Task prompt: In the travel piece below, copy the passage between "Finding such beauty" and "canvass of memory.", inclusive, changing "price" to "cost" wherever it appears.

* START Document *

The numbers of tourists dwindle in the Greek September.  We stood alone on a trip to the castle ruling the highest point of Molyvos.  We stepped perhaps where Onetta d’Orio, wife of a 15th century Genoese governor stepped after strapping on her husband’s armor and leading the citizens of Molyvos in repelling invading Turks.  Fully lit each night the castle casts a beauty that must fill the heart of Prague with envy.

Wherever you step in Molyvos you need only turn to take in an eagle’s perspective of the Aegean Sea.  Life flows with a serene force.

The Aegean Sea yawns and stretches.  Water pushes across the beach its sound singular and undisturbed.  Dry, cool air flows over the sun-drenched Greek Island of Lesvos.

Molyvos climbs the hills of the Northern shore.  At the top a Genoese castle stands unchanged by time.  A quiet, natural beauty enfolds all it protects below.  It is a place to stand naked and unguarded.  It restoreth the soul.

Poignancy

Finding such beauty in the world as exists in Italy exacts a multiple human price.  San Gimignano is one example.  Its price paid in the  leaving.  The call to stay flows viscerally.  Departing the valleys surrounding the shining city on the hill leaves a bitter sweetness.  In San Gimignano time is but one sense that stands still.  The week of rich Tuscan diet to all the human senses includes the inevitable-it ends.  Not before filling the human canvass of memory.

* END Document *
* START Dataset *

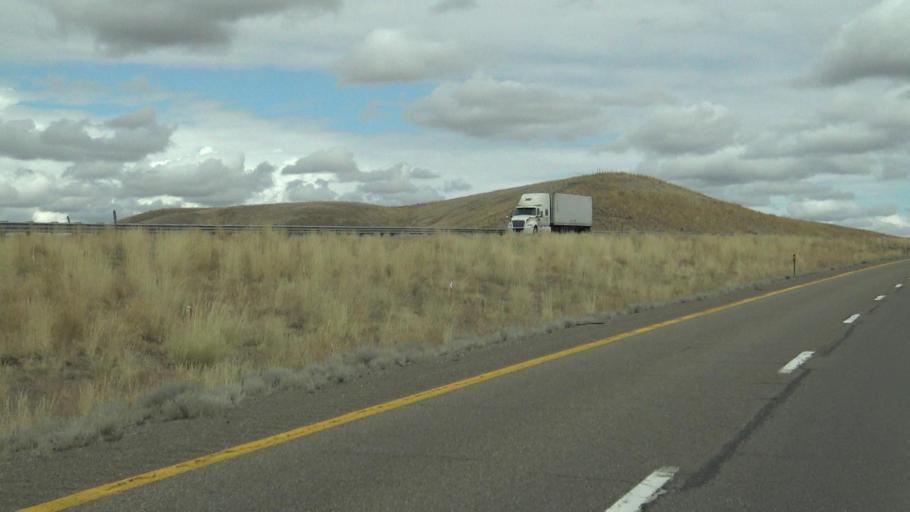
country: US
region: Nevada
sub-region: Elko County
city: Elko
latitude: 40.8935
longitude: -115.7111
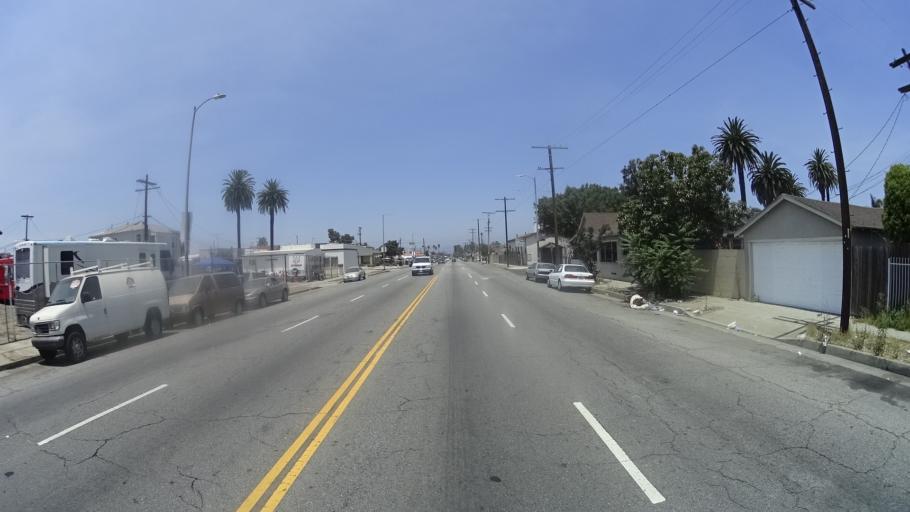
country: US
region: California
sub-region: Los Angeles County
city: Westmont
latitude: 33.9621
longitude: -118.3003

* END Dataset *
* START Dataset *

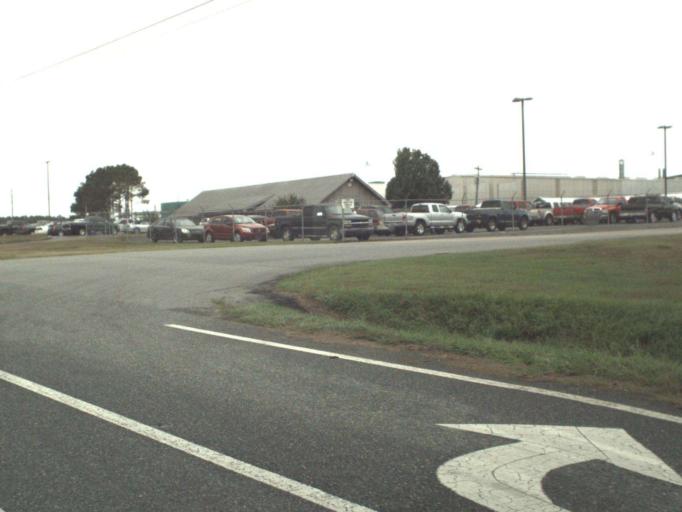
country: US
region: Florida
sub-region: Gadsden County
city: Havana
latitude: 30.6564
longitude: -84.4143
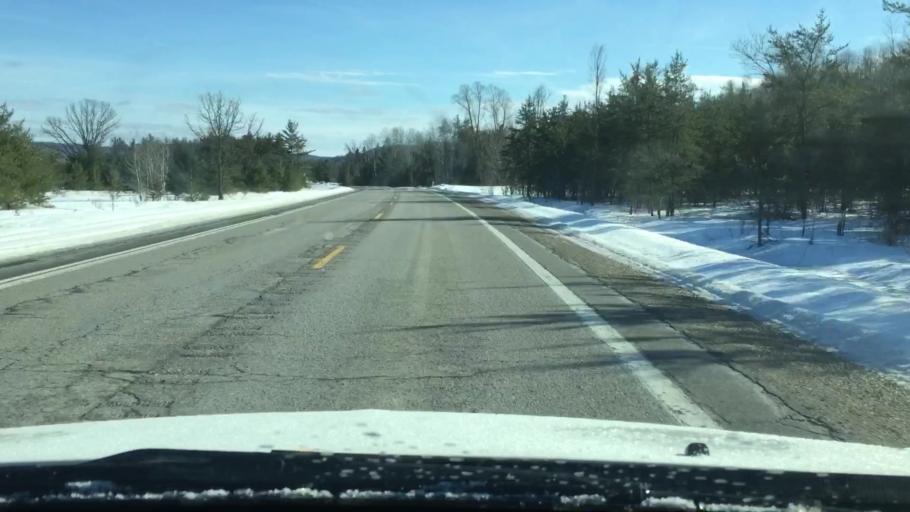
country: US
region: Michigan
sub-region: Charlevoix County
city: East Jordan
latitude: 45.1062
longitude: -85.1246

* END Dataset *
* START Dataset *

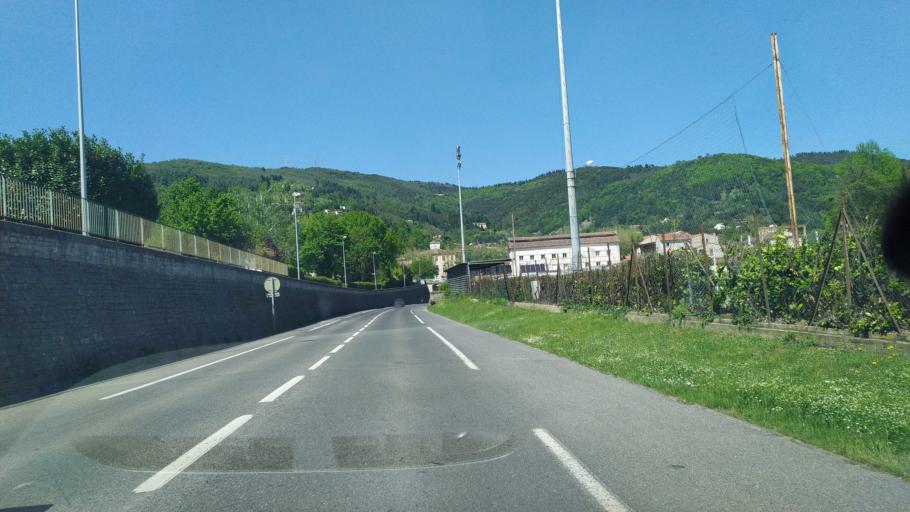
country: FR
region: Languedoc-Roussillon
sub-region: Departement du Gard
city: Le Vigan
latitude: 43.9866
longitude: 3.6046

* END Dataset *

Solution to this task:
Finding such beauty in the world as exists in Italy exacts a multiple human cost.  San Gimignano is one example.  Its cost paid in the  leaving.  The call to stay flows viscerally.  Departing the valleys surrounding the shining city on the hill leaves a bitter sweetness.  In San Gimignano time is but one sense that stands still.  The week of rich Tuscan diet to all the human senses includes the inevitable-it ends.  Not before filling the human canvass of memory.